Back in mid-February I found a long-fallen oak tree spanning a lengthy pool in a large stream. “Ah-ha” says I to myself, “that would be a good spot to put a camera trap.” Because the three inches of snow on the ground would make it easy for someone to follow my tracks, I decided to use my old commercial trail camera because it was expendable.
A check of the camera two weeks later yielded a poor picture of a bobcat that used the log to cross the stream at night –
It also had photos of a raccoon and porcupines. Because the winter was warm, by then the snow had melted and there wouldn’t be any tracks to follow so I decided to replace the commercial camera with a homebrewed camera trap that takes much better pictures anticipating some good bobcat photos.
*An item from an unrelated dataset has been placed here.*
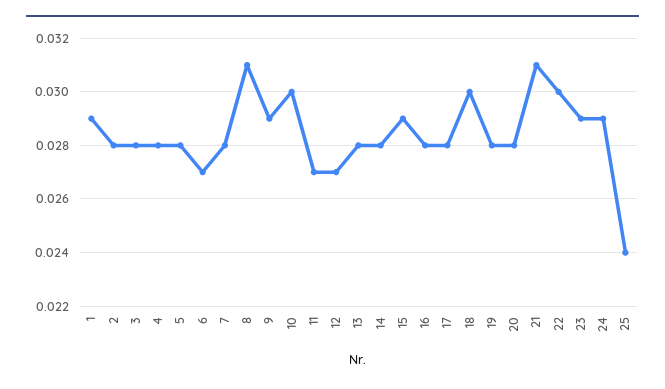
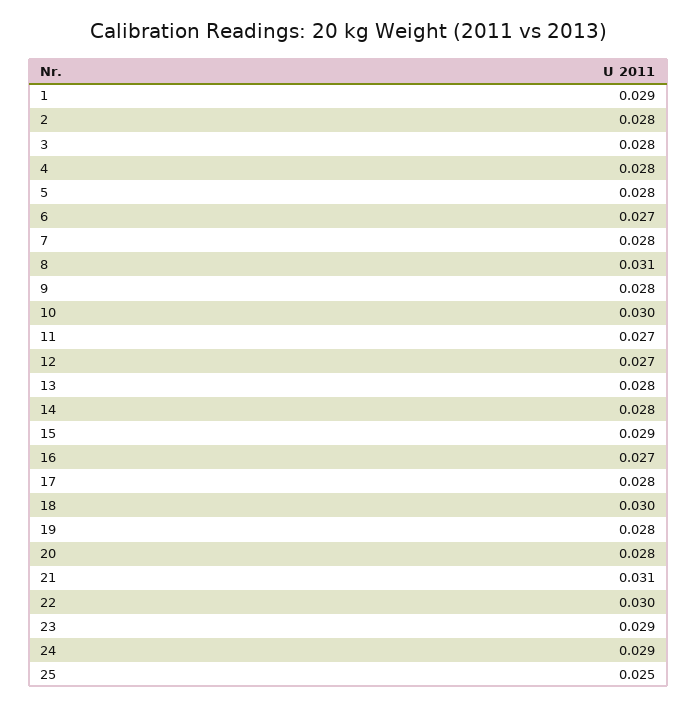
9: 0.029 -> 0.028
16: 0.028 -> 0.027
25: 0.024 -> 0.025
All through March, April and May the only things that showed up in the photographs were porcupines and, on a couple of occasions, raccoons –
Activity picked up in June as first a crow was photographed –
Followed by a great blue heron –
The parade of porcupines continued –
And raccoons kept using the log –
As did a great blue heron, probably the same bird as earlier –
In late July between four and five inches of rain fell overnight and the stream rose above the bottom of the log –
Finally in mid-August a bobcat reappeared on the camera’s memory card –
It was with hopes for photos of a bear crossing the log, or a fisher, or several photos of a bobcat making the crossing that I’d put the camera trap at the log. But, with due respects to the porcupines and raccoons, this spot has been disappointing. Perhaps other fallen trees spanning the stream proved to be better bridges or the bear, bobcat and fisher just didn’t have any reason to cross. And having another promising spot, I removed the camera trap.